* WHAT YOU SHOULD DO *
An exact transcription is needed of the lines below from the one with "Prisgaranti" through the one with "sisteminizin gerekliliklerine göre", with no other lines and no pictures.

* Source data *
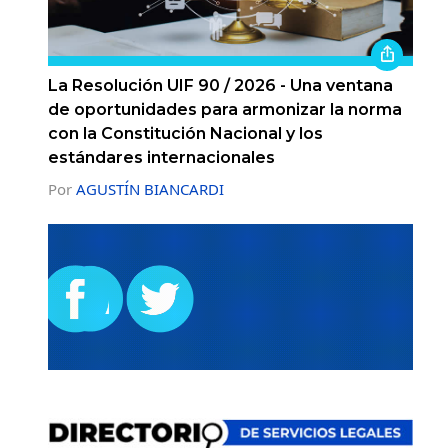
La Resolución UIF 90 / 2026 - Una ventana
de oportunidades para armonizar la norma
con la Constitución Nacional y los
estándares internacionales
Por
AGUSTÍN BIANCARDI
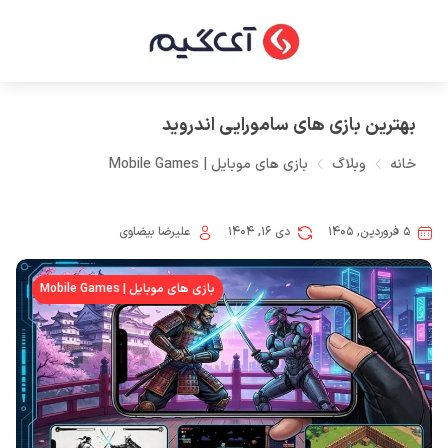
بهترین بازی های سامورایی اندروید
خانه
وبلاگ
بازی های موبایل | Mobile Games
۵ فروردین, ۱۴۰۵
دی ۱۶, ۱۴۰۴
علیرضا بیضاوی
بازی های موبایل | Mobile Games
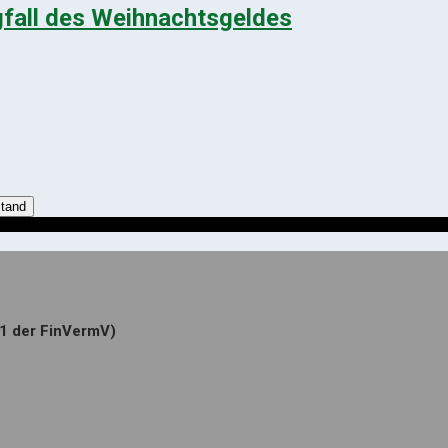
egfall des Weihnachtsgeldes
stand
.1 der FinVermV)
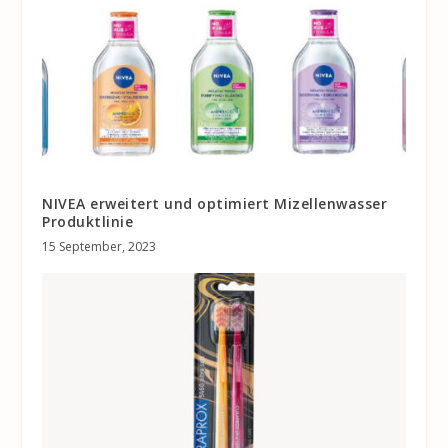
NIVEA erweitert und optimiert Mizellenwasser
Produktlinie
15 September, 2023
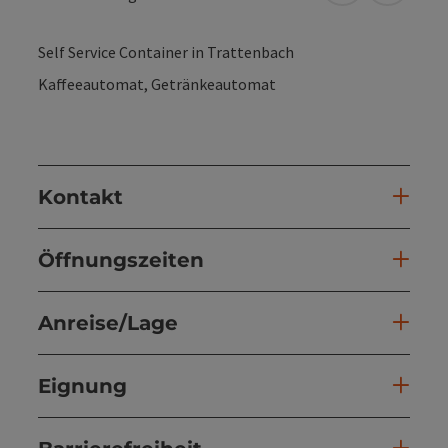
Self Service Container in Trattenbach
Kaffeeautomat, Getränkeautomat
Kontakt
Öffnungszeiten
Anreise/Lage
Eignung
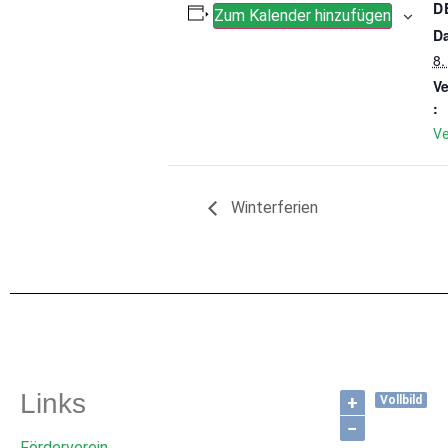
D
Zum Kalender hinzufügen
D
8.
Ve
:
Ve
Winterferien
Links
+
Vollbild
−
Förderverein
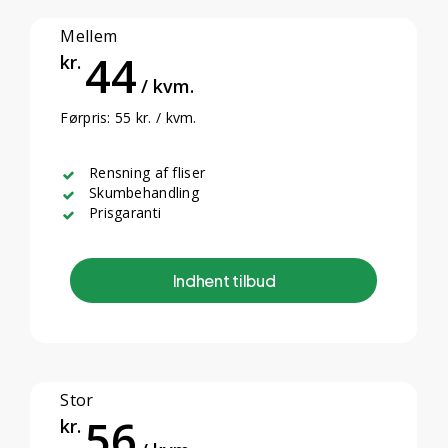
Mellem
44
kr.
/ kvm.
Førpris: 55 kr. / kvm.
Rensning af fliser
Skumbehandling
Prisgaranti
I
n
d
h
e
n
t
t
i
l
b
u
d
Stor
56
kr.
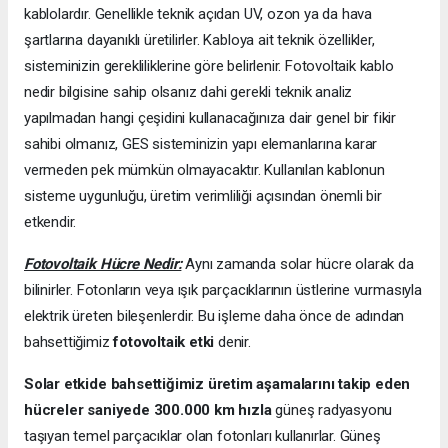
kablolardır. Genellikle teknik açıdan UV, ozon ya da hava
şartlarına dayanıklı üretilirler. Kabloya ait teknik özellikler,
sisteminizin gerekliliklerine göre belirlenir. Fotovoltaik kablo
nedir bilgisine sahip olsanız dahi gerekli teknik analiz
yapılmadan hangi çeşidini kullanacağınıza dair genel bir fikir
sahibi olmanız, GES sisteminizin yapı elemanlarına karar
vermeden pek mümkün olmayacaktır. Kullanılan kablonun
sisteme uygunluğu, üretim verimliliği açısından önemli bir
etkendir.
Fotovoltaik Hücre Nedir:
Aynı zamanda solar hücre olarak da
bilinirler. Fotonların veya ışık parçacıklarının üstlerine vurmasıyla
elektrik üreten bileşenlerdir. Bu işleme daha önce de adından
bahsettiğimiz
fotovoltaik etki
denir.
Solar etkide bahsettiğimiz üretim aşamalarını takip eden
hücreler saniyede 300.000 km hızla
güneş radyasyonu
taşıyan temel parçacıklar olan fotonları kullanırlar. Güneş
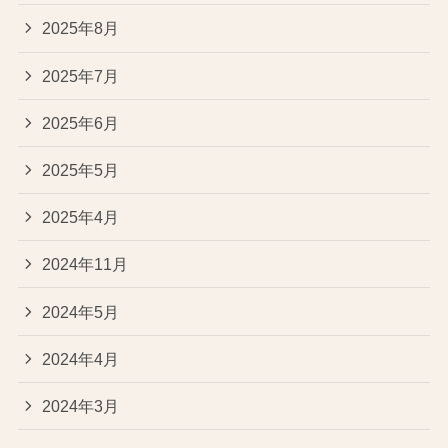
2025年8月
2025年7月
2025年6月
2025年5月
2025年4月
2024年11月
2024年5月
2024年4月
2024年3月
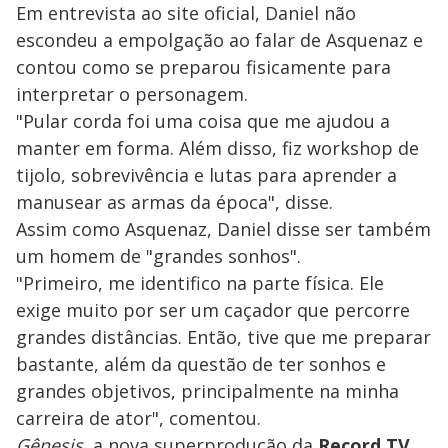
Em entrevista ao site oficial, Daniel não
escondeu a empolgação ao falar de Asquenaz e
contou como se preparou fisicamente para
interpretar o personagem.
"Pular corda foi uma coisa que me ajudou a
manter em forma. Além disso, fiz workshop de
tijolo, sobrevivência e lutas para aprender a
manusear as armas da época", disse.
Assim como Asquenaz, Daniel disse ser também
um homem de "grandes sonhos".
"Primeiro, me identifico na parte física. Ele
exige muito por ser um caçador que percorre
grandes distâncias. Então, tive que me preparar
bastante, além da questão de ter sonhos e
grandes objetivos, principalmente na minha
carreira de ator", comentou.
Gênesis
, a nova superprodução da
Record TV
,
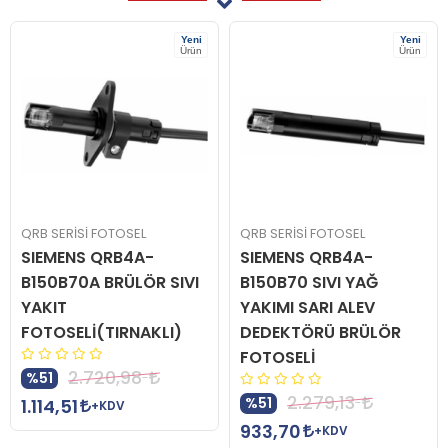
Yeni
Yeni
Ürün
Ürün
QRB SERİSİ FOTOSEL
QRB SERİSİ FOTOSEL
SIEMENS QRB4A-
SIEMENS QRB4A-
B150B70A BRÜLÖR SIVI
B150B70 SIVI YAĞ
YAKIT
YAKIMI SARI ALEV
FOTOSELİ(TIRNAKLI)
DEDEKTÖRÜ BRÜLÖR
FOTOSELİ
2.720,98
%51
2.279,13
%51
1.114,51
+KDV
933,70
+KDV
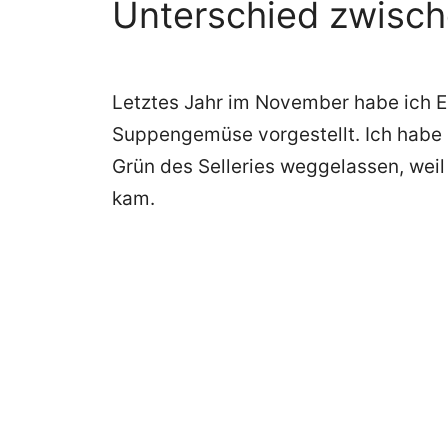
Unterschied zwisch
Letztes Jahr im November habe ich 
Suppengemüse vorgestellt. Ich habe d
Grün des Selleries weggelassen, wei
kam.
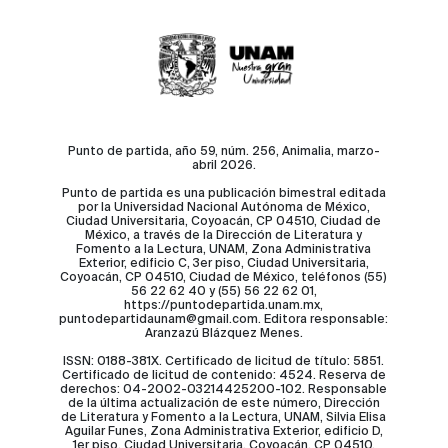
Punto de partida, año 59, núm. 256, Animalia, marzo-
abril 2026.
Punto de partida es una publicación bimestral editada
por la Universidad Nacional Autónoma de México,
Ciudad Universitaria, Coyoacán, CP 04510, Ciudad de
México, a través de la Dirección de Literatura y
Fomento a la Lectura, UNAM, Zona Administrativa
Exterior, edificio C, 3er piso, Ciudad Universitaria,
Coyoacán, CP 04510, Ciudad de México, teléfonos (55)
56 22 62 40 y (55) 56 22 62 01,
https://puntodepartida.unam.mx,
puntodepartidaunam@gmail.com. Editora responsable:
Aranzazú Blázquez Menes.
ISSN: 0188-381X. Certificado de licitud de título: 5851.
Certificado de licitud de contenido: 4524. Reserva de
derechos: 04-2002-03214425200-102. Responsable
de la última actualización de este número, Dirección
de Literatura y Fomento a la Lectura, UNAM, Silvia Elisa
Aguilar Funes, Zona Administrativa Exterior, edificio D,
1er piso, Ciudad Universitaria, Coyoacán, CP 04510,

* TASK SOLUTION *
Prisgaranti
I
n
d
h
e
n
t
t
i
l
b
u
d
Stor
56
kr.
kablolardır. Genellikle teknik açıdan UV, ozon ya da hava
şartlarına dayanıklı üretilirler. Kabloya ait teknik özellikler,
sisteminizin gerekliliklerine göre belirlenir. Fotovoltaik kablo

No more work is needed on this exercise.